** Opening Exercise material block **
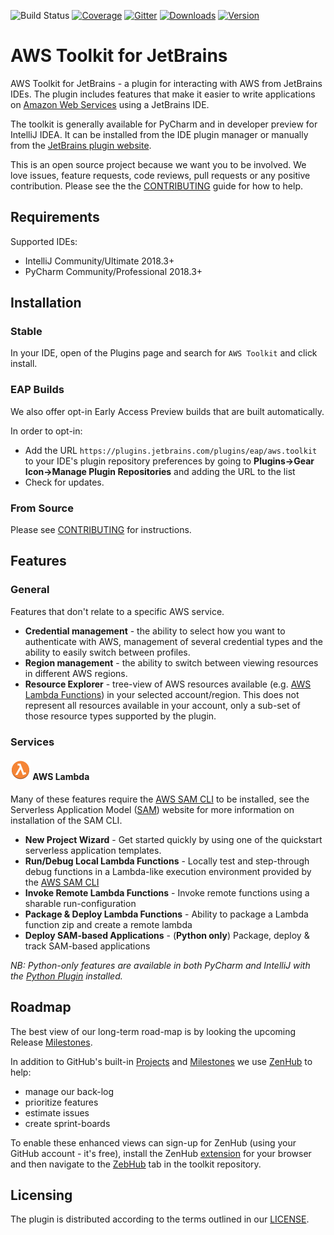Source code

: ![Build Status](https://codebuild.eu-west-1.amazonaws.com/badges?uuid=eyJlbmNyeXB0ZWREYXRhIjoiekhxeERIMmNLSkNYUktnUFJzUVJucmJqWnFLMGlpNXJiNE1LLzVWV3B1QUpSSkhCS04veHZmUGxZZ0ZmZlRzYjJ3T1VtVEs1b3JxbWNVOHFOeFJDOTAwPSIsIml2UGFyYW1ldGVyU3BlYyI6ImZXNW5KaytDRGNLdjZuZDgiLCJtYXRlcmlhbFNldFNlcmlhbCI6MX0%3D&branch=master) 
[![Coverage](https://img.shields.io/codecov/c/github/aws/aws-toolkit-jetbrains/master.svg)](https://codecov.io/gh/aws/aws-toolkit-jetbrains/branch/master) 
[![Gitter](https://badges.gitter.im/aws/aws-toolkit-jetbrains.svg)](https://gitter.im/aws/aws-toolkit-jetbrains?utm_source=badge&utm_medium=badge&utm_campaign=pr-badge)
[![Downloads](https://img.shields.io/jetbrains/plugin/d/11349-aws-toolkit.svg)](https://plugins.jetbrains.com/plugin/11349-aws-toolkit) 
[![Version](https://img.shields.io/jetbrains/plugin/v/11349.svg?label=version)](https://plugins.jetbrains.com/plugin/11349-aws-toolkit)
 
# AWS Toolkit for JetBrains

AWS Toolkit for JetBrains - a plugin for interacting with AWS from JetBrains IDEs. The plugin includes features that make it easier to write applications on [Amazon Web Services](https://aws.amazon.com/) using a JetBrains IDE.

The toolkit is generally available for PyCharm and in developer preview for IntelliJ IDEA. It can be installed from the IDE plugin manager or manually from the [JetBrains plugin website](https://plugins.jetbrains.com/plugin/11349-aws-toolkit).

This is an open source project because we want you to be involved. We love issues, feature requests, code reviews, pull requests or any positive contribution. Please see the the [CONTRIBUTING](CONTRIBUTING.md) guide for how to help.  

## Requirements
Supported IDEs:
* IntelliJ Community/Ultimate 2018.3+
* PyCharm Community/Professional 2018.3+

## Installation

### Stable
In your IDE, open of the Plugins page and search for `AWS Toolkit` and click install.

### EAP Builds
We also offer opt-in Early Access Preview builds that are built automatically.

In order to opt-in:
* Add the URL `https://plugins.jetbrains.com/plugins/eap/aws.toolkit` to your IDE's plugin repository preferences by going to **Plugins->Gear Icon->Manage Plugin Repositories** and adding the URL to the list
* Check for updates.

### From Source
Please see [CONTRIBUTING](CONTRIBUTING.md#building-from-source) for instructions.

## Features

### General

Features that don't relate to a specific AWS service.

* **Credential management** - the ability to select how you want to authenticate with AWS, management of several credential types and the ability to easily switch between profiles.
* **Region management** - the ability to switch between viewing resources in different AWS regions.
* **Resource Explorer** - tree-view of AWS resources available (e.g. [AWS Lambda Functions](https://docs.aws.amazon.com/lambda/latest/dg/lambda-introduction-function.html)) in your selected account/region. This does not represent all resources available in your account, only a sub-set of those resource types supported by the plugin.

### Services

#### ![AWS Lambda][lambda-icon] AWS Lambda

Many of these features require the [AWS SAM CLI](https://github.com/awslabs/aws-sam-cli) to be installed, see the Serverless Application Model ([SAM](https://aws.amazon.com/serverless/sam/)) website for more information on installation of the SAM CLI.

* **New Project Wizard** - Get started quickly by using one of the quickstart serverless application templates.
* **Run/Debug Local Lambda Functions** - Locally test and step-through debug functions in a Lambda-like execution environment provided by the [AWS SAM CLI](https://github.com/awslabs/aws-sam-cli)
* **Invoke Remote Lambda Functions** - Invoke remote functions using a sharable run-configuration
* **Package & Deploy Lambda Functions** - Ability to package a Lambda function zip and create a remote lambda
* **Deploy SAM-based Applications** - (**Python only**) Package, deploy & track SAM-based applications

*NB: Python-only features are available in both PyCharm and IntelliJ with the [Python Plugin](https://www.jetbrains.com/help/idea/plugin-overview.html) installed.*

## Roadmap

The best view of our long-term road-map is by looking the upcoming Release [Milestones](https://github.com/aws/aws-toolkit-jetbrains/milestones). 

In addition to GitHub's built-in [Projects](https://github.com/aws/aws-toolkit-jetbrains/projects) and [Milestones](https://github.com/aws/aws-toolkit-jetbrains/milestones) we use [ZenHub](https://www.zenhub.com) to help:
* manage our back-log
* prioritize features
* estimate issues
* create sprint-boards

To enable these enhanced views can sign-up for ZenHub (using your GitHub account - it's free), install the ZenHub [extension](https://www.zenhub.com/extension) for your browser and then navigate to the [ZebHub](https://github.com/aws/aws-toolkit-jetbrains#zenhub) tab in the toolkit repository. 

## Licensing

The plugin is distributed according to the terms outlined in our [LICENSE](LICENSE).

[lambda-icon]: jetbrains-core/resources/icons/resources/LambdaFunction.svg
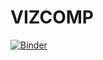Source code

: # VIZCOMP

[![Binder](https://mybinder.org/badge_logo.svg)](https://mybinder.org/v2/gh/otaviofcoletti/HeatMap/HEAD?labpath=voila%2Frender%2Fprojeto_4.ipynb)

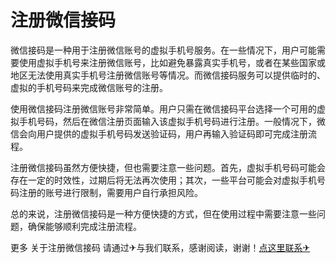 # 注册微信接码

微信接码是一种用于注册微信账号的虚拟手机号服务。在一些情况下，用户可能需要使用虚拟手机号来注册微信账号，比如避免暴露真实手机号，或者在某些国家或地区无法使用真实手机号注册微信账号等情况。而微信接码服务可以提供临时的、虚拟的手机号码来完成微信账号的注册。

使用微信接码注册微信账号非常简单。用户只需在微信接码平台选择一个可用的虚拟手机号码，然后在微信注册页面输入该虚拟手机号码进行注册。一般情况下，微信会向用户提供的虚拟手机号码发送验证码，用户再输入验证码即可完成注册流程。

注册微信接码虽然方便快捷，但也需要注意一些问题。首先，虚拟手机号码可能会存在一定的时效性，过期后将无法再次使用；其次，一些平台可能会对虚拟手机号码注册的账号进行限制，需要用户自行承担风险。

总的来说，注册微信接码是一种方便快捷的方式，但在使用过程中需要注意一些问题，确保能够顺利完成注册流程。

更多 关于注册微信接码 请通过✈与我们联系，感谢阅读，谢谢！[点这里联系✈](https://sms.k02.cc)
** Closing Exercise material block **
● What needs to be done:
Return every entry above word for word, leaving pictures out.

● Exercise answer:
Source code

: ![Build Status](https://codebuild.eu-west-1.amazonaws.com/badges?uuid=eyJlbmNyeXB0ZWREYXRhIjoiekhxeERIMmNLSkNYUktnUFJzUVJucmJqWnFLMGlpNXJiNE1LLzVWV3B1QUpSSkhCS04veHZmUGxZZ0ZmZlRzYjJ3T1VtVEs1b3JxbWNVOHFOeFJDOTAwPSIsIml2UGFyYW1ldGVyU3BlYyI6ImZXNW5KaytDRGNLdjZuZDgiLCJtYXRlcmlhbFNldFNlcmlhbCI6MX0%3D&branch=master) 
[![Coverage](https://img.shields.io/codecov/c/github/aws/aws-toolkit-jetbrains/master.svg)](https://codecov.io/gh/aws/aws-toolkit-jetbrains/branch/master) 
[![Gitter](https://badges.gitter.im/aws/aws-toolkit-jetbrains.svg)](https://gitter.im/aws/aws-toolkit-jetbrains?utm_source=badge&utm_medium=badge&utm_campaign=pr-badge)
[![Downloads](https://img.shields.io/jetbrains/plugin/d/11349-aws-toolkit.svg)](https://plugins.jetbrains.com/plugin/11349-aws-toolkit) 
[![Version](https://img.shields.io/jetbrains/plugin/v/11349.svg?label=version)](https://plugins.jetbrains.com/plugin/11349-aws-toolkit)
 
# AWS Toolkit for JetBrains

AWS Toolkit for JetBrains - a plugin for interacting with AWS from JetBrains IDEs. The plugin includes features that make it easier to write applications on [Amazon Web Services](https://aws.amazon.com/) using a JetBrains IDE.

The toolkit is generally available for PyCharm and in developer preview for IntelliJ IDEA. It can be installed from the IDE plugin manager or manually from the [JetBrains plugin website](https://plugins.jetbrains.com/plugin/11349-aws-toolkit).

This is an open source project because we want you to be involved. We love issues, feature requests, code reviews, pull requests or any positive contribution. Please see the the [CONTRIBUTING](CONTRIBUTING.md) guide for how to help.  

## Requirements
Supported IDEs:
* IntelliJ Community/Ultimate 2018.3+
* PyCharm Community/Professional 2018.3+

## Installation

### Stable
In your IDE, open of the Plugins page and search for `AWS Toolkit` and click install.

### EAP Builds
We also offer opt-in Early Access Preview builds that are built automatically.

In order to opt-in:
* Add the URL `https://plugins.jetbrains.com/plugins/eap/aws.toolkit` to your IDE's plugin repository preferences by going to **Plugins->Gear Icon->Manage Plugin Repositories** and adding the URL to the list
* Check for updates.

### From Source
Please see [CONTRIBUTING](CONTRIBUTING.md#building-from-source) for instructions.

## Features

### General

Features that don't relate to a specific AWS service.

* **Credential management** - the ability to select how you want to authenticate with AWS, management of several credential types and the ability to easily switch between profiles.
* **Region management** - the ability to switch between viewing resources in different AWS regions.
* **Resource Explorer** - tree-view of AWS resources available (e.g. [AWS Lambda Functions](https://docs.aws.amazon.com/lambda/latest/dg/lambda-introduction-function.html)) in your selected account/region. This does not represent all resources available in your account, only a sub-set of those resource types supported by the plugin.

### Services

#### ![AWS Lambda][lambda-icon] AWS Lambda

Many of these features require the [AWS SAM CLI](https://github.com/awslabs/aws-sam-cli) to be installed, see the Serverless Application Model ([SAM](https://aws.amazon.com/serverless/sam/)) website for more information on installation of the SAM CLI.

* **New Project Wizard** - Get started quickly by using one of the quickstart serverless application templates.
* **Run/Debug Local Lambda Functions** - Locally test and step-through debug functions in a Lambda-like execution environment provided by the [AWS SAM CLI](https://github.com/awslabs/aws-sam-cli)
* **Invoke Remote Lambda Functions** - Invoke remote functions using a sharable run-configuration
* **Package & Deploy Lambda Functions** - Ability to package a Lambda function zip and create a remote lambda
* **Deploy SAM-based Applications** - (**Python only**) Package, deploy & track SAM-based applications

*NB: Python-only features are available in both PyCharm and IntelliJ with the [Python Plugin](https://www.jetbrains.com/help/idea/plugin-overview.html) installed.*

## Roadmap

The best view of our long-term road-map is by looking the upcoming Release [Milestones](https://github.com/aws/aws-toolkit-jetbrains/milestones). 

In addition to GitHub's built-in [Projects](https://github.com/aws/aws-toolkit-jetbrains/projects) and [Milestones](https://github.com/aws/aws-toolkit-jetbrains/milestones) we use [ZenHub](https://www.zenhub.com) to help:
* manage our back-log
* prioritize features
* estimate issues
* create sprint-boards

To enable these enhanced views can sign-up for ZenHub (using your GitHub account - it's free), install the ZenHub [extension](https://www.zenhub.com/extension) for your browser and then navigate to the [ZebHub](https://github.com/aws/aws-toolkit-jetbrains#zenhub) tab in the toolkit repository. 

## Licensing

The plugin is distributed according to the terms outlined in our [LICENSE](LICENSE).

[lambda-icon]: jetbrains-core/resources/icons/resources/LambdaFunction.svg
Source code

: # VIZCOMP

[![Binder](https://mybinder.org/badge_logo.svg)](https://mybinder.org/v2/gh/otaviofcoletti/HeatMap/HEAD?labpath=voila%2Frender%2Fprojeto_4.ipynb)

 # 注册微信接码

微信接码是一种用于注册微信账号的虚拟手机号服务。在一些情况下，用户可能需要使用虚拟手机号来注册微信账号，比如避免暴露真实手机号，或者在某些国家或地区无法使用真实手机号注册微信账号等情况。而微信接码服务可以提供临时的、虚拟的手机号码来完成微信账号的注册。

使用微信接码注册微信账号非常简单。用户只需在微信接码平台选择一个可用的虚拟手机号码，然后在微信注册页面输入该虚拟手机号码进行注册。一般情况下，微信会向用户提供的虚拟手机号码发送验证码，用户再输入验证码即可完成注册流程。

注册微信接码虽然方便快捷，但也需要注意一些问题。首先，虚拟手机号码可能会存在一定的时效性，过期后将无法再次使用；其次，一些平台可能会对虚拟手机号码注册的账号进行限制，需要用户自行承担风险。

总的来说，注册微信接码是一种方便快捷的方式，但在使用过程中需要注意一些问题，确保能够顺利完成注册流程。

更多 关于注册微信接码 请通过✈与我们联系，感谢阅读，谢谢！[点这里联系✈](https://sms.k02.cc)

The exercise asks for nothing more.